Could you rewrite the part of the listing that opens with the line containing "common name: Heartleaf madeiravine" and runs through the end of the listing, putting "division" wherever "phylum" appears and changing nothing else?
== Material ==
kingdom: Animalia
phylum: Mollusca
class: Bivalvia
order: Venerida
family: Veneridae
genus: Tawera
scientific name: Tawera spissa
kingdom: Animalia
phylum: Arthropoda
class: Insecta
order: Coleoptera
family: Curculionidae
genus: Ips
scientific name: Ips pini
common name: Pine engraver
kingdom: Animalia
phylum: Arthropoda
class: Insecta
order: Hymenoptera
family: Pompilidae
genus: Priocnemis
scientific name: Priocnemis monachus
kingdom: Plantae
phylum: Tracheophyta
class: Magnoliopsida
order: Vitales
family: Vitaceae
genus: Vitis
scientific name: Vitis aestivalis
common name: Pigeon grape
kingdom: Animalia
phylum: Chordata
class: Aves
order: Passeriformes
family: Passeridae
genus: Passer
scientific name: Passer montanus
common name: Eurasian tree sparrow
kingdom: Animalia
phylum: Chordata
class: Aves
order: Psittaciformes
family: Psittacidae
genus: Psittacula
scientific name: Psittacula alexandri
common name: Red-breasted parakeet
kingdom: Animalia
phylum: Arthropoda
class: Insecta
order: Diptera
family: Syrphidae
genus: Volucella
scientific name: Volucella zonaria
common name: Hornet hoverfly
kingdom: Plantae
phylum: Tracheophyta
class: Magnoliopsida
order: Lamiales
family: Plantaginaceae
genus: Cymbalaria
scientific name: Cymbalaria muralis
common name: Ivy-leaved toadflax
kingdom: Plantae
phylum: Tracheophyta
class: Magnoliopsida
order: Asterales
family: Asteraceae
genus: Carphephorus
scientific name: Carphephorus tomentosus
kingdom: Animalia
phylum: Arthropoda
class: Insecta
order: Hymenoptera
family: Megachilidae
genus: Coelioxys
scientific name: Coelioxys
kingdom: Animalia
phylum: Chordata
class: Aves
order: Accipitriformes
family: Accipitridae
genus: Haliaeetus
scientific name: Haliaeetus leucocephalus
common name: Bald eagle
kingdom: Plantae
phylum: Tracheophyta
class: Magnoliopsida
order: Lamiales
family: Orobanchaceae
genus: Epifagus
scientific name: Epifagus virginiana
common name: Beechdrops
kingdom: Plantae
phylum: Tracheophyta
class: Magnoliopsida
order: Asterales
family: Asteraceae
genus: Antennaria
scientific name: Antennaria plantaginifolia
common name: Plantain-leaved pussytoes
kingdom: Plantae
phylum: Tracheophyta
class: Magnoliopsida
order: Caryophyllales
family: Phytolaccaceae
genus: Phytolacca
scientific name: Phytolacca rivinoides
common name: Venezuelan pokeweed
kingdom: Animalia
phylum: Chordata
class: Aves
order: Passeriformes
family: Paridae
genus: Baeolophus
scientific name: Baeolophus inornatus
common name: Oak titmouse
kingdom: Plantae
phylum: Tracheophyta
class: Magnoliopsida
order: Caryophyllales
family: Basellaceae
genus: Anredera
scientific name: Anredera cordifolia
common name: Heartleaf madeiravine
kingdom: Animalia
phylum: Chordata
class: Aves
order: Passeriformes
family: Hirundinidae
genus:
===
Reply to the task ▸
common name: Heartleaf madeiravine
kingdom: Animalia
division: Chordata
class: Aves
order: Passeriformes
family: Hirundinidae
genus:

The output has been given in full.